Investment Implications

  • Pay-for-performance alignment: The 2024 bonus structure paid zero on revenue and 77.5% on adjusted EBIT, producing a $169k payout versus a $728k target—evidence of downside sensitivity; addition of PRSUs tied to cash flow breakeven and cash balance growth strengthens alignment with liquidity and profitability objectives .
  • Near-term vesting/selling pressure: Significant RSU tranches granted in Feb 2024 and prospective Feb 2025 time-based RSUs vest annually over three years, creating predictable vest events; pre-clearance/trading window limits and ownership guidelines may temper discretionary sales, but watch 1/3 RSU vest dates and PRSU outcomes on 12/31/2025 for potential supply .
  • Retention/CIC economics: CIC terms provide 24 months salary/benefits continuation and a 150% target bonus plus accelerated vesting—robust protection that can raise takeover costs but reduce leadership flight risk through transition; non-compete/non-solicit provisions further support retention .
  • Ownership alignment: Sullivan’s 2.8% beneficial stake and 900k options plus substantial unvested RSUs/PRSUs indicate material equity exposure; CEO ownership guideline of the lesser of 700,000 shares or 3x salary within five years increases alignment expectations; hedging prohibited .

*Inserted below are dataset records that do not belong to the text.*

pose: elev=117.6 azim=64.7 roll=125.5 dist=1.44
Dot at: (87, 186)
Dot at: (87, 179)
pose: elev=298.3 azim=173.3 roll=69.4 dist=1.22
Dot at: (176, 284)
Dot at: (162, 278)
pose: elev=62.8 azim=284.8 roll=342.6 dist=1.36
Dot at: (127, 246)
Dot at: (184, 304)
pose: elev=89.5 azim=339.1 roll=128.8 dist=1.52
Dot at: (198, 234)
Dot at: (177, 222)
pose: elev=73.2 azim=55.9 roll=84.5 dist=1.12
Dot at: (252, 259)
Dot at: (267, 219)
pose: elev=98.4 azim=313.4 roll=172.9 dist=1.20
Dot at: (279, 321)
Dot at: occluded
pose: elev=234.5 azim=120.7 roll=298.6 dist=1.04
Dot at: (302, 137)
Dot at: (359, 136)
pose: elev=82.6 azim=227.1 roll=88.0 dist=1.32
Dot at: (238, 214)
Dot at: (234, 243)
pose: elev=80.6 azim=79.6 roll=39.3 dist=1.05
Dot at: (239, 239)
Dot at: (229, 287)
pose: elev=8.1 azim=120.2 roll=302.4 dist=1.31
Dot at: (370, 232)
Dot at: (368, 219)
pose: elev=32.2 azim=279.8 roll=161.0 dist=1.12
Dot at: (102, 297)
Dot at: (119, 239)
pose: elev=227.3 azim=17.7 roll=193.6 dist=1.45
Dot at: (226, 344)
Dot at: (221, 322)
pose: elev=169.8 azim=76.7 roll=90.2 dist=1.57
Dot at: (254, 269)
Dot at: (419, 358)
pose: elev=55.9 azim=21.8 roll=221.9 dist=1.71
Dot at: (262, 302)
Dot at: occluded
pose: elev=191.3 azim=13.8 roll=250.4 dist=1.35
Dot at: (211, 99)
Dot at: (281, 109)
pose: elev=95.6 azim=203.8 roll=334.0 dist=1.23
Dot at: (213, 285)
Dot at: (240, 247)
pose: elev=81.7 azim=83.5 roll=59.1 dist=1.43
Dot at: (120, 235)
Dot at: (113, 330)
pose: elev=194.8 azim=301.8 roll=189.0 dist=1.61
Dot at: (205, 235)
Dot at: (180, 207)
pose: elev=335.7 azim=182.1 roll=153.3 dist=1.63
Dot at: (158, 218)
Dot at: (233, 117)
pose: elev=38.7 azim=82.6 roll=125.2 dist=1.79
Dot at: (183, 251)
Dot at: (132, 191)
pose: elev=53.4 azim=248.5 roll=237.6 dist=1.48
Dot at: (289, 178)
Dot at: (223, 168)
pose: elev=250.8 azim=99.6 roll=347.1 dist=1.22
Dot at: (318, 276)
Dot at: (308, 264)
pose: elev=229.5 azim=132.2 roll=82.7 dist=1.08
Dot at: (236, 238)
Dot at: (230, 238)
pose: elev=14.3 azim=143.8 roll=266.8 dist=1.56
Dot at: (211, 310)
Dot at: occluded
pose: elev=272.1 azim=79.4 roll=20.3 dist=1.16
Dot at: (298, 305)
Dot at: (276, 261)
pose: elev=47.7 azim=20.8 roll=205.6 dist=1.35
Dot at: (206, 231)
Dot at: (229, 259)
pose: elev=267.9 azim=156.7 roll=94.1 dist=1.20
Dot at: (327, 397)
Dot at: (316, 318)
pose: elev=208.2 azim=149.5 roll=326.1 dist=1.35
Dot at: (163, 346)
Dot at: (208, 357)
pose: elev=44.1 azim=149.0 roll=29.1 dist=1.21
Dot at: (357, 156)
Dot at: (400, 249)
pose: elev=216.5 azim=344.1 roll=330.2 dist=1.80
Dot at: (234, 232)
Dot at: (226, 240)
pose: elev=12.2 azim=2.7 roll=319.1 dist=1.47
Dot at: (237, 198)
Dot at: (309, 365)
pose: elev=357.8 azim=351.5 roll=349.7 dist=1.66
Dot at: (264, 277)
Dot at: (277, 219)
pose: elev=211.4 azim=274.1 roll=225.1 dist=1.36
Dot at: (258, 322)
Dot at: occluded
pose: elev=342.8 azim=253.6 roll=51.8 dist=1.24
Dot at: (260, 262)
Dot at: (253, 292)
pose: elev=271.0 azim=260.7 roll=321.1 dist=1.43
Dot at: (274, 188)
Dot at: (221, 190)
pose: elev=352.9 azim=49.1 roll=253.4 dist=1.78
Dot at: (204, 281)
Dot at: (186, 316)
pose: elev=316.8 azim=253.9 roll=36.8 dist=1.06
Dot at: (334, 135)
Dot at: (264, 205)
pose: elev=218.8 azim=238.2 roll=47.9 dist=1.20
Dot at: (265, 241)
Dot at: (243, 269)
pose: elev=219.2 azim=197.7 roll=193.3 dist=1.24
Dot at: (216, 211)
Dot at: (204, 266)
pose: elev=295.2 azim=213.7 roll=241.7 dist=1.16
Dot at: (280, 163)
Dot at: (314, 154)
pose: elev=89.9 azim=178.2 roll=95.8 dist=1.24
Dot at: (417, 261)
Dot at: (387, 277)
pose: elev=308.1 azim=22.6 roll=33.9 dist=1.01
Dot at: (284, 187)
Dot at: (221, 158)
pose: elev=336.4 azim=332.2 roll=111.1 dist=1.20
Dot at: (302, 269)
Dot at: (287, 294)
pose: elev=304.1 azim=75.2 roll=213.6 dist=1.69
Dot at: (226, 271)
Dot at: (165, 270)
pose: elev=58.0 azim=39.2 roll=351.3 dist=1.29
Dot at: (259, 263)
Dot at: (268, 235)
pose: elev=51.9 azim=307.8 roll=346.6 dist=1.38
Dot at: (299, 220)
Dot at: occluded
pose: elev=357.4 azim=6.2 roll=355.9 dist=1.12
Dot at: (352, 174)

  • Governance safeguards: Independent Chair and fully independent key committees reduce dual-role concerns (CEO/Director), while say-on-pay at 68.45% signals investor scrutiny—continued emphasis on performance-based equity is positive for support .
  • Red flags to monitor: Perk-related tax gross-ups, though small in dollar terms, are shareholder-unfriendly; ensure no option repricings or pledging (not disclosed) and track PRSU metric rigor over time .
Key data anchor points: 2024 CEO salary $728k; target bonus 100% of salary; annual bonus paid $169k; RSUs 300k granted Feb 2024; PRSUs 450k (Dec 2024) and additional PRSUs with stock-price VWAP targets outstanding; CEO ownership guideline implemented Nov 2024; CIC protection at 24 months salary/benefits with 150% target bonus **[1227636_0001140361-25-013279_ny20041641x2_def14a.htm:30]** **[1227636_0001140361-25-013279_ny20041641x2_def14a.htm:33]** **[1227636_0001140361-25-013279_ny20041641x2_def14a.htm:35]** **[1227636_0001140361-25-013279_ny20041641x2_def14a.htm:28]** **[1227636_0001140361-25-013279_ny20041641x2_def14a.htm:37]**.